> [TASK GOAL]: Copy out the text of the entries below with every "Shop All" swapped for "Browse All" and nothing else changed. Leave the pictures out.

> [EXCERPTED DATA]:
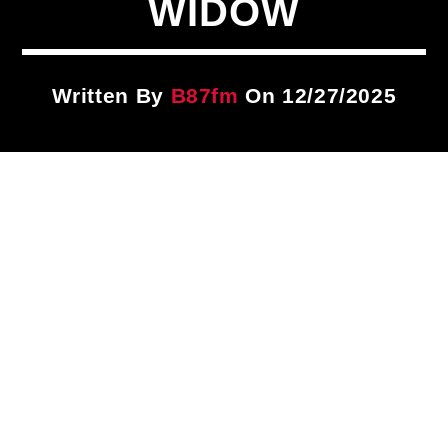
WIDOW
Title
ARTIST
Written By
B87fm
On 12/27/2025
CURRENT SHOW
PLAYLIST
1:00 PM
3:00 PM
B87FM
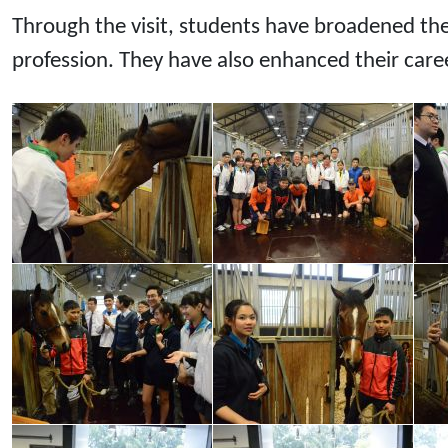
Through the visit, students have broadened th
profession. They have also enhanced their caree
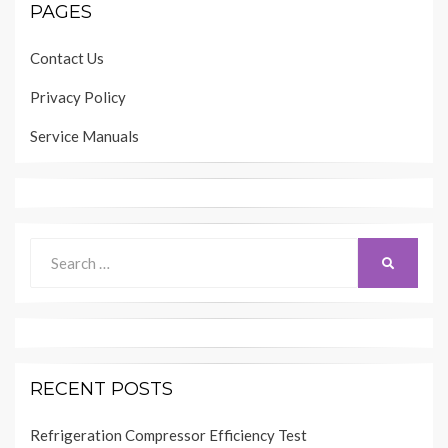
PAGES
Contact Us
Privacy Policy
Service Manuals
Search
SEARCH
for:
RECENT POSTS
Refrigeration Compressor Efficiency Test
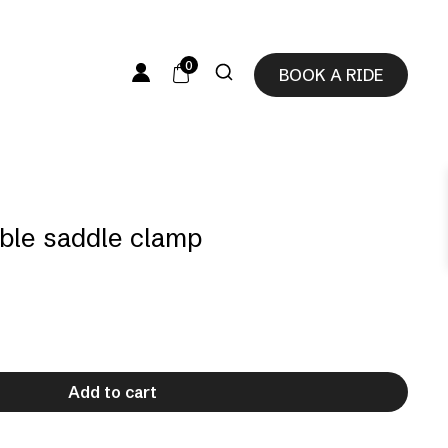
0
BOOK A RIDE
able saddle clamp
Add to cart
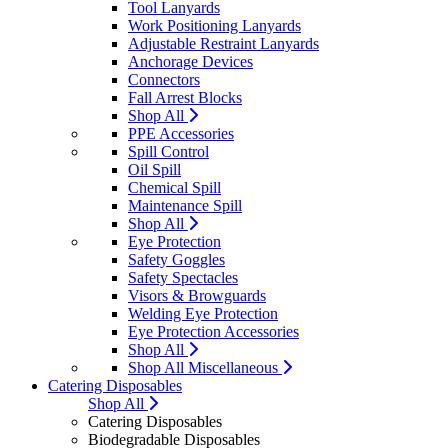
Tool Lanyards
Work Positioning Lanyards
Adjustable Restraint Lanyards
Anchorage Devices
Connectors
Fall Arrest Blocks
Shop All
PPE Accessories
Spill Control
Oil Spill
Chemical Spill
Maintenance Spill
Shop All
Eye Protection
Safety Goggles
Safety Spectacles
Visors & Browguards
Welding Eye Protection
Eye Protection Accessories
Shop All
Shop All Miscellaneous
Catering Disposables
Shop All
Catering Disposables
Biodegradable Disposables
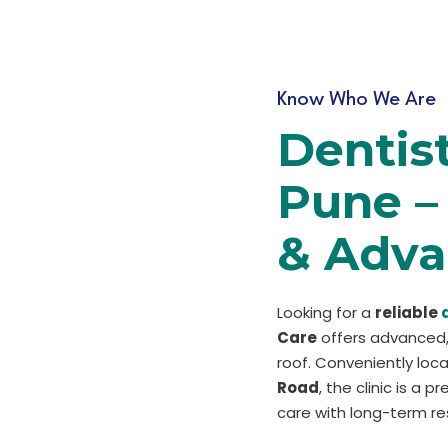
Know Who We Are
Dentis
Pune – 
& Adva
Looking for a
reliable
Care
offers advanced,
roof. Conveniently lo
Road
, the clinic is a 
care with long-term res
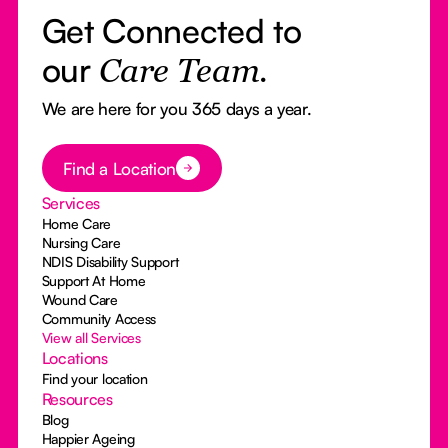
Get Connected to
our
Care Team.
We are here for you 365 days a year.
Button Text
Find a Location
Services
Home Care
Nursing Care
NDIS Disability Support
Support At Home
Wound Care
Community Access
View all Services
Locations
Find your location
Resources
Blog
Happier Ageing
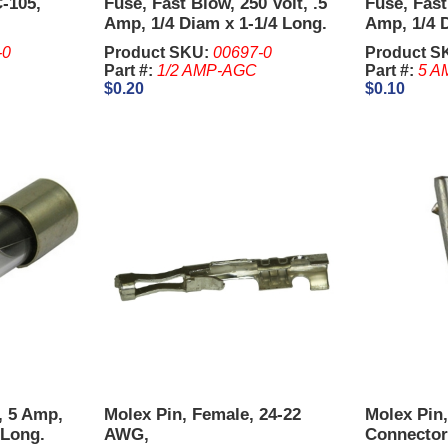
-105,
Fuse, Fast Blow, 250 Volt, .5
Fuse, Fast
Amp, 1/4 Diam x 1-1/4 Long.
Amp, 1/4 D
-0
Product SKU:
00697-0
Product S
Part #:
1/2 AMP-AGC
Part #:
5 A
$0.20
$0.10
t, 5 Amp,
Molex Pin, Female, 24-22
Molex Pin
Long.
AWG,
Connector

> [RESPONSE AREA]:
WIDOW
Title
ARTIST
Written By
B87fm
On 12/27/2025
CURRENT SHOW
PLAYLIST
1:00 PM
3:00 PM
B87FM
Through the visit, students have broadened th
profession. They have also enhanced their caree
PAGES
Contact Us
Privacy Policy
Service Manuals
Search
SEARCH
for:
RECENT POSTS
Refrigeration Compressor Efficiency Test
0
BOOK A RIDE
able saddle clamp
Add to cart
Tool Lanyards
Work Positioning Lanyards
Adjustable Restraint Lanyards
Anchorage Devices
Connectors
Fall Arrest Blocks
Browse All
PPE Accessories
Spill Control
Oil Spill
Chemical Spill
Maintenance Spill
Browse All
Eye Protection
Safety Goggles
Safety Spectacles
Visors & Browguards
Welding Eye Protection
Eye Protection Accessories
Browse All
Browse All Miscellaneous
Catering Disposables
Browse All
Catering Disposables
Biodegradable Disposables
Know Who We Are
Dentis
Pune – 
& Adva
Looking for a
reliable
Care
offers advanced,
roof. Conveniently lo
Road
, the clinic is a 
care with long-term res
Get Connected to
our
Care Team.
We are here for you 365 days a year.
Button Text
Find a Location
Services
Home Care
Nursing Care
NDIS Disability Support
Support At Home
Wound Care
Community Access
View all Services
Locations
Find your location
Resources
Blog
Happier Ageing
-105,
Fuse, Fast Blow, 250 Volt, .5
Fuse, Fast
Amp, 1/4 Diam x 1-1/4 Long.
Amp, 1/4 D
-0
Product SKU:
00697-0
Product S
Part #:
1/2 AMP-AGC
Part #:
5 A
$0.20
$0.10
t, 5 Amp,
Molex Pin, Female, 24-22
Molex Pin
Long.
AWG,
Connector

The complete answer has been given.